Riciclare in cucina: idee e consigli

Riciclare in cucina: idee e consigli per piatti gustosi e sempre nuovi.

 

Avanzi di riso, pasta, pane, carne, bucce di piselli, patate o carote sono solo alcuni degli scarti che si accumulano maggiormente nelle nostre cucine. Secondo le statistiche ogni famiglia butta via circa 450€ di cibo all’anno, ma forse non tutti sanno che basta veramente poco per dar vita a piatti gustosi partendo da avanzi o scarti di altri alimenti.

La tradizione regionale, ad esempio, ha dato vita a piatti nati come idea riciclo che sono diventati dei piatti simbolo della tradizione culinaria della regione di riferimento. È questo il caso della ribollita, della pappa al pomodoro, delle polpette o polpettone di lesso avanzato, senza dimenticare il timballo e la frittata di pasta.

Buona parte degli avanzi della cucina casalinga può essere riciclata in modo gustoso. Con il purè avanzato, ad esempio, potete preparare dei gustosi hamburger o delle crocchette. Avete pulito la zucca? Tenete da parte i semi poi puliteli e fateli asciugare. Successivamente trasferite i semi su di una teglia foderata con carta da forno, spennellate con burro fuso, salate e infornate in forno già caldo a 150° per una quarantina minuti. In questo modo i semi di zucca diventano un perfetto snack, sano e naturale.
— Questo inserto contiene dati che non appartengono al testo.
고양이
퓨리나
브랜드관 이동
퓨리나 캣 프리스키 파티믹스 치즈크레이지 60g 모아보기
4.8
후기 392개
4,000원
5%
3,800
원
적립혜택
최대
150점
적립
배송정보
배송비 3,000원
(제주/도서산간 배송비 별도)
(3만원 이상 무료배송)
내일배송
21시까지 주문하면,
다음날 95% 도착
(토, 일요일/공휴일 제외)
Oltre alle idee riciclo però sono da ricordare anche alcune pratiche regole di conservazione. Se avete acquistato verdure come bietole, spinaci, cavolo nero, carote, cavoletti di bruxelles, broccoli o piselli e fagioli potete sbollentarli per quale minuto, scolarli e dopo averli fatti raffreddare completamente riporli in freezer in modo da averli pronti all’occorrenza.
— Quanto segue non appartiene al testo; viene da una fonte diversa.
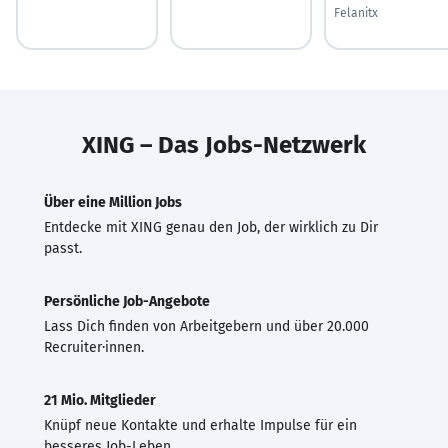
Felanitx
XING – Das Jobs-Netzwerk
Über eine Million Jobs
Entdecke mit XING genau den Job, der wirklich zu Dir
passt.
Persönliche Job-Angebote
Lass Dich finden von Arbeitgebern und über 20.000
Recruiter·innen.
21 Mio. Mitglieder
Knüpf neue Kontakte und erhalte Impulse für ein
besseres Job-Leben.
Dalla conservazione agli scarti il passo è molto breve e ci sono moltissimi modi per riciclare in cucina anche gli scarti. Un’ottima idea riciclo per gli amanti della frutta e delle conserve fatte in casa è la marmellata preparata con gli scarti di frutta. In questo caso basta centrifugare non solo la polpa, ma anche la buccia e i torsoli della frutta (senza i semi) in modo da ricavare più polpa possibile. Ottenuta la polpa non vi resterà che procedere come per la preparazione di una classica confettura.